__TO DO__
Exclude images, then output the remaining data verbatim.

####################

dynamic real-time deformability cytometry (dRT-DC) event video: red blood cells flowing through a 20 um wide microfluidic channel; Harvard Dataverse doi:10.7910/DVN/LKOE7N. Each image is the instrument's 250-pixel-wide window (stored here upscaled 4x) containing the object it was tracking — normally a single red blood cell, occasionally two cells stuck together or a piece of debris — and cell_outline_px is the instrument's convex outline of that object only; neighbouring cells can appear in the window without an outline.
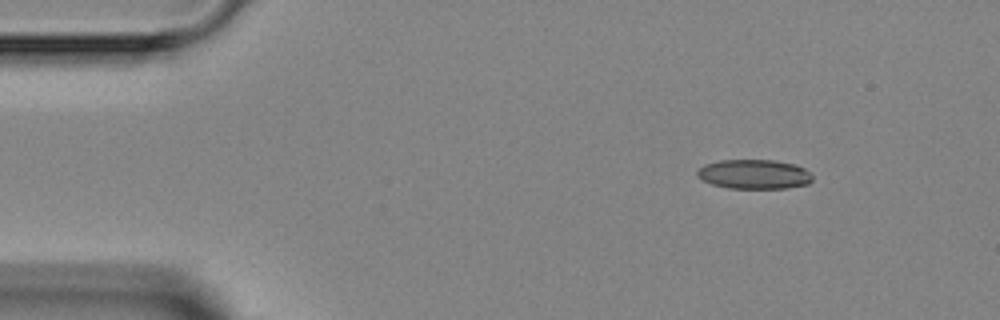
{"species": "Egyptian fruit bat (a non-hibernating species)", "species_latin": "Rousettus aegyptiacus", "temperature_condition": "room temperature", "stored_images_in_passage": 3, "camera_frame_rate_fps": 3000, "um_per_image_px": 0.085, "animal": {"sex": "female"}, "frame": {"image": 1, "passage_image": 1, "time_ms": 0.0, "image_size_px": [1000, 320], "cell_outline_px": [[812, 180], [808, 184], [788, 188], [728, 188], [712, 184], [696, 176], [696, 172], [704, 164], [720, 160], [772, 160], [796, 164], [804, 168], [812, 176]], "centroid_in_image_um": [64.1, 14.81], "position_along_channel_um": 20.9, "area_um2": 19.77}}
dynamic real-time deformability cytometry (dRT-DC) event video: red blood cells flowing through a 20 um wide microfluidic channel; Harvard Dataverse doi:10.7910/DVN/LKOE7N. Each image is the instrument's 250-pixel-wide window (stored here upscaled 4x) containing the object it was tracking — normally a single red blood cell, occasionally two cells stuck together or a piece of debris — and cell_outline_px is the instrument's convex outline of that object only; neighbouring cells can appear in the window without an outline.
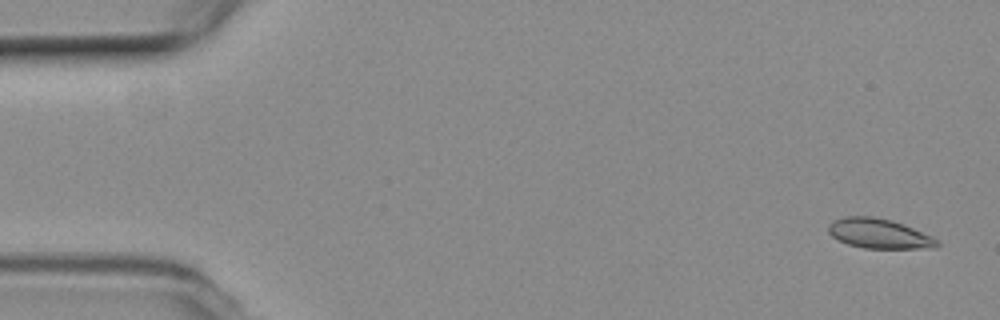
{"species": "common noctule bat (a hibernating species)", "species_latin": "Nyctalus noctula", "temperature_condition": "room temperature", "stored_images_in_passage": 6, "camera_frame_rate_fps": 3000, "um_per_image_px": 0.085, "animal": {"sex": "female", "body_mass_g": 19.3, "forearm_length_mm": 54.1}, "frame": {"image": 1, "passage_image": 2, "time_ms": 0.333, "image_size_px": [1000, 320], "cell_outline_px": [[940, 244], [936, 248], [864, 248], [848, 244], [832, 236], [828, 232], [828, 228], [836, 220], [844, 216], [872, 216], [892, 220], [904, 224], [932, 236], [940, 240]], "centroid_in_image_um": [74.78, 19.86], "position_along_channel_um": 10.2, "area_um2": 18.79}}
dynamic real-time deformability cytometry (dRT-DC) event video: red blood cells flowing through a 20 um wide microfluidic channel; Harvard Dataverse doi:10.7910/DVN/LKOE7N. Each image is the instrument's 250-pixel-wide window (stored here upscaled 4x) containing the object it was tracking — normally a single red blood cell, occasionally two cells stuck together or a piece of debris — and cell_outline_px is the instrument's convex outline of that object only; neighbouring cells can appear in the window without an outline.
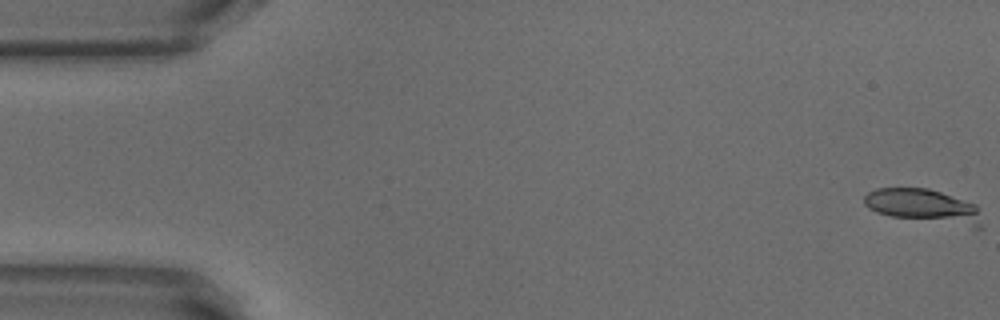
{"species": "common noctule bat (a hibernating species)", "species_latin": "Nyctalus noctula", "temperature_condition": "warm", "stored_images_in_passage": 8, "camera_frame_rate_fps": 3000, "um_per_image_px": 0.085, "animal": {"sex": "male", "body_mass_g": 18.8}, "frame": {"image": 1, "passage_image": 1, "time_ms": 0.0, "image_size_px": [1000, 320], "cell_outline_px": [[984, 228], [972, 228], [892, 216], [876, 212], [868, 208], [864, 204], [864, 196], [868, 192], [876, 188], [928, 188], [976, 204]], "centroid_in_image_um": [78.54, 17.54], "position_along_channel_um": 6.5, "area_um2": 23.24}}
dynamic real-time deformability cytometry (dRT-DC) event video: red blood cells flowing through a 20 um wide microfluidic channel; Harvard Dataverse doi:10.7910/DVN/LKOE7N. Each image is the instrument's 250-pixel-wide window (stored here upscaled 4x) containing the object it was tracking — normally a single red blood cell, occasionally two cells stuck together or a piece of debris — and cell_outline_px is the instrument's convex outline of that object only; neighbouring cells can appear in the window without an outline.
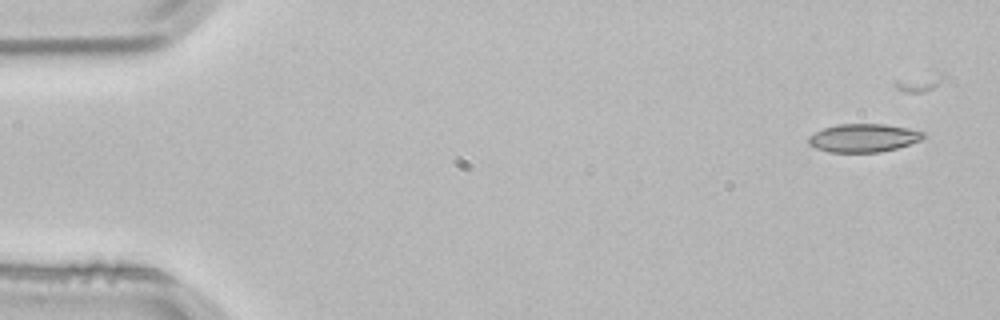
{"species": "common noctule bat (a hibernating species)", "species_latin": "Nyctalus noctula", "temperature_condition": "room temperature", "stored_images_in_passage": 3, "camera_frame_rate_fps": 3000, "um_per_image_px": 0.085, "animal": {"sex": "male", "body_mass_g": 21.5, "forearm_length_mm": 52.0}, "frame": {"image": 1, "passage_image": 1, "time_ms": 0.0, "image_size_px": [1000, 320], "cell_outline_px": [[928, 136], [920, 140], [896, 148], [880, 152], [828, 152], [816, 148], [808, 144], [808, 136], [824, 128], [836, 124], [884, 124], [908, 128], [924, 132]], "centroid_in_image_um": [73.39, 11.72], "position_along_channel_um": 11.6, "area_um2": 18.9}}
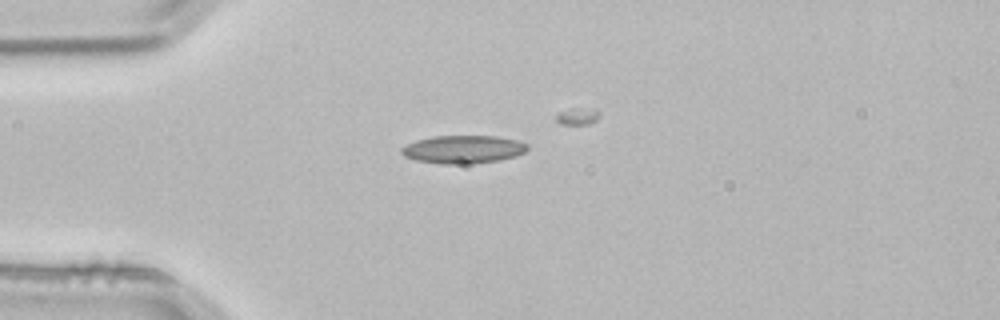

####################

__RESULT BELOW__
dynamic real-time deformability cytometry (dRT-DC) event video: red blood cells flowing through a 20 um wide microfluidic channel; Harvard Dataverse doi:10.7910/DVN/LKOE7N. Each image is the instrument's 250-pixel-wide window (stored here upscaled 4x) containing the object it was tracking — normally a single red blood cell, occasionally two cells stuck together or a piece of debris — and cell_outline_px is the instrument's convex outline of that object only; neighbouring cells can appear in the window without an outline.
{"species": "Egyptian fruit bat (a non-hibernating species)", "species_latin": "Rousettus aegyptiacus", "temperature_condition": "room temperature", "stored_images_in_passage": 3, "camera_frame_rate_fps": 3000, "um_per_image_px": 0.085, "animal": {"sex": "female"}, "frame": {"image": 1, "passage_image": 1, "time_ms": 0.0, "image_size_px": [1000, 320], "cell_outline_px": [[812, 180], [808, 184], [788, 188], [728, 188], [712, 184], [696, 176], [696, 172], [704, 164], [720, 160], [772, 160], [796, 164], [804, 168], [812, 176]], "centroid_in_image_um": [64.1, 14.81], "position_along_channel_um": 20.9, "area_um2": 19.77}}
dynamic real-time deformability cytometry (dRT-DC) event video: red blood cells flowing through a 20 um wide microfluidic channel; Harvard Dataverse doi:10.7910/DVN/LKOE7N. Each image is the instrument's 250-pixel-wide window (stored here upscaled 4x) containing the object it was tracking — normally a single red blood cell, occasionally two cells stuck together or a piece of debris — and cell_outline_px is the instrument's convex outline of that object only; neighbouring cells can appear in the window without an outline.
{"species": "common noctule bat (a hibernating species)", "species_latin": "Nyctalus noctula", "temperature_condition": "room temperature", "stored_images_in_passage": 6, "camera_frame_rate_fps": 3000, "um_per_image_px": 0.085, "animal": {"sex": "female", "body_mass_g": 19.3, "forearm_length_mm": 54.1}, "frame": {"image": 1, "passage_image": 2, "time_ms": 0.333, "image_size_px": [1000, 320], "cell_outline_px": [[940, 244], [936, 248], [864, 248], [848, 244], [832, 236], [828, 232], [828, 228], [836, 220], [844, 216], [872, 216], [892, 220], [904, 224], [932, 236], [940, 240]], "centroid_in_image_um": [74.78, 19.86], "position_along_channel_um": 10.2, "area_um2": 18.79}}
dynamic real-time deformability cytometry (dRT-DC) event video: red blood cells flowing through a 20 um wide microfluidic channel; Harvard Dataverse doi:10.7910/DVN/LKOE7N. Each image is the instrument's 250-pixel-wide window (stored here upscaled 4x) containing the object it was tracking — normally a single red blood cell, occasionally two cells stuck together or a piece of debris — and cell_outline_px is the instrument's convex outline of that object only; neighbouring cells can appear in the window without an outline.
{"species": "common noctule bat (a hibernating species)", "species_latin": "Nyctalus noctula", "temperature_condition": "warm", "stored_images_in_passage": 8, "camera_frame_rate_fps": 3000, "um_per_image_px": 0.085, "animal": {"sex": "male", "body_mass_g": 18.8}, "frame": {"image": 1, "passage_image": 1, "time_ms": 0.0, "image_size_px": [1000, 320], "cell_outline_px": [[984, 228], [972, 228], [892, 216], [876, 212], [868, 208], [864, 204], [864, 196], [868, 192], [876, 188], [928, 188], [976, 204]], "centroid_in_image_um": [78.54, 17.54], "position_along_channel_um": 6.5, "area_um2": 23.24}}
dynamic real-time deformability cytometry (dRT-DC) event video: red blood cells flowing through a 20 um wide microfluidic channel; Harvard Dataverse doi:10.7910/DVN/LKOE7N. Each image is the instrument's 250-pixel-wide window (stored here upscaled 4x) containing the object it was tracking — normally a single red blood cell, occasionally two cells stuck together or a piece of debris — and cell_outline_px is the instrument's convex outline of that object only; neighbouring cells can appear in the window without an outline.
{"species": "common noctule bat (a hibernating species)", "species_latin": "Nyctalus noctula", "temperature_condition": "room temperature", "stored_images_in_passage": 3, "camera_frame_rate_fps": 3000, "um_per_image_px": 0.085, "animal": {"sex": "male", "body_mass_g": 21.5, "forearm_length_mm": 52.0}, "frame": {"image": 1, "passage_image": 1, "time_ms": 0.0, "image_size_px": [1000, 320], "cell_outline_px": [[928, 136], [920, 140], [896, 148], [880, 152], [828, 152], [816, 148], [808, 144], [808, 136], [824, 128], [836, 124], [884, 124], [908, 128], [924, 132]], "centroid_in_image_um": [73.39, 11.72], "position_along_channel_um": 11.6, "area_um2": 18.9}}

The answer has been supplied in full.